UK tests a four-day workweek
Salary and productivity will remain the same.
Thousands of employees in the U.K. will be working four days a week for the next six months, in the largest such pilot program to date.
ABC News' "Start Here" podcast reported that 70 companies, ranging from fish-and-chip shops to digital marketing companies, will be taking part in this study, which is being coordinated by three non-profits, a labor think-tank and researchers at three universities in the U.S. and U.K.
The more than 3,300 workers participating in the study will be paid the same amount and be expected to maintain the same level of productivity while working 80% of their normal hours, according to 4 Day Week Global, which is coordinating the experiment. The number of hours worked will be less.
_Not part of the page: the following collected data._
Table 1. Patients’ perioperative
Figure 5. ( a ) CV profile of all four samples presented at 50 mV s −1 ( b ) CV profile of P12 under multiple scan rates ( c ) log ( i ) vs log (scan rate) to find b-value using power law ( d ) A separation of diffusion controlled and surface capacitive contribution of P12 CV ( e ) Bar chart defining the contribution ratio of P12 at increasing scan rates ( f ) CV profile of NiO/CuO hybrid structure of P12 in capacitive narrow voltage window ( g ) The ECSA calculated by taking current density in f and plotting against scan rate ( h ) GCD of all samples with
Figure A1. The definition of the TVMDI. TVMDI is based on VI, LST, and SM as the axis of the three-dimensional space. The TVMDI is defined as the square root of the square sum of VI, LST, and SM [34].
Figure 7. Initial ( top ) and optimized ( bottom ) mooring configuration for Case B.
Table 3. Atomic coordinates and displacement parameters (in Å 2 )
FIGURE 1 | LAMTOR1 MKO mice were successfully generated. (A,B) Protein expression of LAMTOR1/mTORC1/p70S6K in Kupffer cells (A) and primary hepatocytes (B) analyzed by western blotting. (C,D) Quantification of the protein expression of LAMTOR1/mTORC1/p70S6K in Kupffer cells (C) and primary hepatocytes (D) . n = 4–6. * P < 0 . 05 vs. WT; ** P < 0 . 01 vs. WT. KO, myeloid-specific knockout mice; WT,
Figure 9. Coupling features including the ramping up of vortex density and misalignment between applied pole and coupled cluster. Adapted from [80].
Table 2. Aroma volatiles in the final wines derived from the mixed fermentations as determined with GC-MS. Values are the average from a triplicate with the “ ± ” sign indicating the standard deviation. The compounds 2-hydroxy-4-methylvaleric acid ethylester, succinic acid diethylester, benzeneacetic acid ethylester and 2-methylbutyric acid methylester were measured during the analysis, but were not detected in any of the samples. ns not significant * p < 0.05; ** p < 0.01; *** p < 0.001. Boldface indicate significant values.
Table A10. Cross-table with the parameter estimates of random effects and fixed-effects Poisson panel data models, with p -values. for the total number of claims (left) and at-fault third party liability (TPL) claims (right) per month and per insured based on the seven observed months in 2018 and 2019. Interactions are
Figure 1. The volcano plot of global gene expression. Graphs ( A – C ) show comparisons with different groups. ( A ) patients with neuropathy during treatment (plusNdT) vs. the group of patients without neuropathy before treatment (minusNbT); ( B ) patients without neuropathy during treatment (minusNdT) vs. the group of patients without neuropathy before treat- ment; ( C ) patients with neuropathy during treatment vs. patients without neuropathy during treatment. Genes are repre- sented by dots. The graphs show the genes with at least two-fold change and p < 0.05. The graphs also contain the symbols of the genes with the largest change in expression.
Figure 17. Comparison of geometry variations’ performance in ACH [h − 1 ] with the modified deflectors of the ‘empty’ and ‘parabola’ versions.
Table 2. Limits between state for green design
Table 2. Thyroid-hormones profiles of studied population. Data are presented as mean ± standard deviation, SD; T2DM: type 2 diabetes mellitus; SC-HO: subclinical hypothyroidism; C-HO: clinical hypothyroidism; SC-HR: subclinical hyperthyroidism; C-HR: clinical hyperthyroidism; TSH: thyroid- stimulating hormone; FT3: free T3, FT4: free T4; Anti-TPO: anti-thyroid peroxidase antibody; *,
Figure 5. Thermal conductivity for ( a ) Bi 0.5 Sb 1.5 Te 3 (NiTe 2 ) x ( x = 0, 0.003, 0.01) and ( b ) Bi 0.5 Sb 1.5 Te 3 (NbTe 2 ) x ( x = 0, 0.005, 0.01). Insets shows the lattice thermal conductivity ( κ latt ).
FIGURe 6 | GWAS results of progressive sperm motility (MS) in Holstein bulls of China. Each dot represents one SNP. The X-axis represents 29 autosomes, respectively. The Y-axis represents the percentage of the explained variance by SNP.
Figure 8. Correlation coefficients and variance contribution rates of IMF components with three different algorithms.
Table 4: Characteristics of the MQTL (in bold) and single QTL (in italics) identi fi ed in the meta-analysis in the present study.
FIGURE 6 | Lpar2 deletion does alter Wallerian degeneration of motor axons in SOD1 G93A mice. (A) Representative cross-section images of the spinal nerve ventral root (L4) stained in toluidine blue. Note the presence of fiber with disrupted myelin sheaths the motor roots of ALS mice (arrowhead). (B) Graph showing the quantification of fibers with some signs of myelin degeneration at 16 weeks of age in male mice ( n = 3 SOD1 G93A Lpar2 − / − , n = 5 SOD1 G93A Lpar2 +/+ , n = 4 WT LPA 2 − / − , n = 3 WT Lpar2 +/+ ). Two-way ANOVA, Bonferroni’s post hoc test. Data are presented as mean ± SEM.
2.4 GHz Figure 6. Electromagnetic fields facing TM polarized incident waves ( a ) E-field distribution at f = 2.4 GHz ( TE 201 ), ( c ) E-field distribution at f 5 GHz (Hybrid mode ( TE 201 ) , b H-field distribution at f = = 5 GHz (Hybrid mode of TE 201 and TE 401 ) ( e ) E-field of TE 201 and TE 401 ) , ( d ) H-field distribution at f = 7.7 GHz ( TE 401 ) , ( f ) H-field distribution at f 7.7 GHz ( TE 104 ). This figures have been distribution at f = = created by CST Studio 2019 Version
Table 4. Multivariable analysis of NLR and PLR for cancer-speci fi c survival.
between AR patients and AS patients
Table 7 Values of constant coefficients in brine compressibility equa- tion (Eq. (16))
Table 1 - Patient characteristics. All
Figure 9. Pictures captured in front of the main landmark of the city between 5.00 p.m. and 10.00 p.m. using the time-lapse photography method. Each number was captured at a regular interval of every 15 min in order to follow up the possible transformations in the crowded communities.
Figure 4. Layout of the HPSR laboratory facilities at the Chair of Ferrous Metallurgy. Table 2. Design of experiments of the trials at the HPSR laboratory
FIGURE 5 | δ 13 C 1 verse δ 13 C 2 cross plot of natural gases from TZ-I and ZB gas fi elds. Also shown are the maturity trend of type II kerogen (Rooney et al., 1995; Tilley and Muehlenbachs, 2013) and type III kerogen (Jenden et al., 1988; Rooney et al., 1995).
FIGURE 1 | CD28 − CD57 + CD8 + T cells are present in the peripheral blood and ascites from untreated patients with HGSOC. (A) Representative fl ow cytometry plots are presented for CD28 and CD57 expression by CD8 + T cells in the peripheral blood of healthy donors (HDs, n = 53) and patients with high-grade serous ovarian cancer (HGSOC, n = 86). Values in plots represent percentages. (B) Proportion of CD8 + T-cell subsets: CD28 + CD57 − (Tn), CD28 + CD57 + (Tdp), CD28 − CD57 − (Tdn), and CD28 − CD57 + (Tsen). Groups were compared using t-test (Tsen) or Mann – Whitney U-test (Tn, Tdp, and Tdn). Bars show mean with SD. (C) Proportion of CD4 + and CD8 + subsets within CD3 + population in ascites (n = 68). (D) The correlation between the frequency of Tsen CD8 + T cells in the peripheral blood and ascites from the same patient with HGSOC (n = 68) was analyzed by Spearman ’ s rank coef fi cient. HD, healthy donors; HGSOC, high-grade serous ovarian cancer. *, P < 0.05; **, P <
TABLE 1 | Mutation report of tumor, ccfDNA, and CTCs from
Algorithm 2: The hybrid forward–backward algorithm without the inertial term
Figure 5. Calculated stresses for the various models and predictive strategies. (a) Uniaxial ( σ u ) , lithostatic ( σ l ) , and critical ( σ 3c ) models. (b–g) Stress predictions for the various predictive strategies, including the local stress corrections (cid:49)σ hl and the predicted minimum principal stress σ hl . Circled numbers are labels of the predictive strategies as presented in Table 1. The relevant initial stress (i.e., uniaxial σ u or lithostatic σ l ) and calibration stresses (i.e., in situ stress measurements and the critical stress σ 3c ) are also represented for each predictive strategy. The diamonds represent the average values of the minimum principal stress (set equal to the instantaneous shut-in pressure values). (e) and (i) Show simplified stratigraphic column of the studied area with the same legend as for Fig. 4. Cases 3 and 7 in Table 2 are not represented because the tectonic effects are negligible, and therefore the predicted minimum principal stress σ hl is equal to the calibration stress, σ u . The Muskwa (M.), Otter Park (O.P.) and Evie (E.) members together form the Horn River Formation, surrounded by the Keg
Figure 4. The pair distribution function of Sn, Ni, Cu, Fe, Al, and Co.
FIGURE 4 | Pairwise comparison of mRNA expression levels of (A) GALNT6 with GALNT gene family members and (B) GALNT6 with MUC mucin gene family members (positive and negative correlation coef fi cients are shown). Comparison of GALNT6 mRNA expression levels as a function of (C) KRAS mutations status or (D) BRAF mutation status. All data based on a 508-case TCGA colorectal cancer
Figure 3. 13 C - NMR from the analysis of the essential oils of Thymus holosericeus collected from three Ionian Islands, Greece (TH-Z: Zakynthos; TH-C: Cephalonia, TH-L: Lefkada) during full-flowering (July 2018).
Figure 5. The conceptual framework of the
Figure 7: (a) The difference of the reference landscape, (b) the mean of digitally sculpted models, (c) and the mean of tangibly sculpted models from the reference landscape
There are multiple explanations for why companies might want to try a four-day workweek.
For starters, “the labor market is so tight now, employers will offer almost anything to get to keep people,” Daniel Hamermesh, professor emeritus of economics at University of Texas and author of a new study about the rise of the four-day workweek, told ABC News.
The pandemic, subsequent rise of work-from-home culture, as well as historic labor shortages have led companies to try different techniques to entice workers: more benefits, wage increases, remote work flexibility and a shorter workweek are some of them.
Hamermesh’s research has shown that the fraction of U.S. employees working four days a week has been steadily growing and tripled over the past half century.
“People want more leisure,” he said, “and they're willing to work more each day if they can get fewer days of work.”
Hamermesh is skeptical that workers can maintain the same levels of productivity working just 80% of the time, but acknowledges they might not have always been 100% productive in the first place, noting, “goofing off on the job is not a bad thing, it’s relaxing and reduces stress.”
News reports about similar programs that have been run in Iceland, New Zealand, Scotland and the United States, yet Hamermesh has not seen anything he would consider an official study, including this most recent one.
Hamermesh notes there's no control group, which would compare productivity levels working a 5 day work-week with a 4 day work-week.
This U.K. program "sounds like it’s a demonstration, not an experiment,” he says.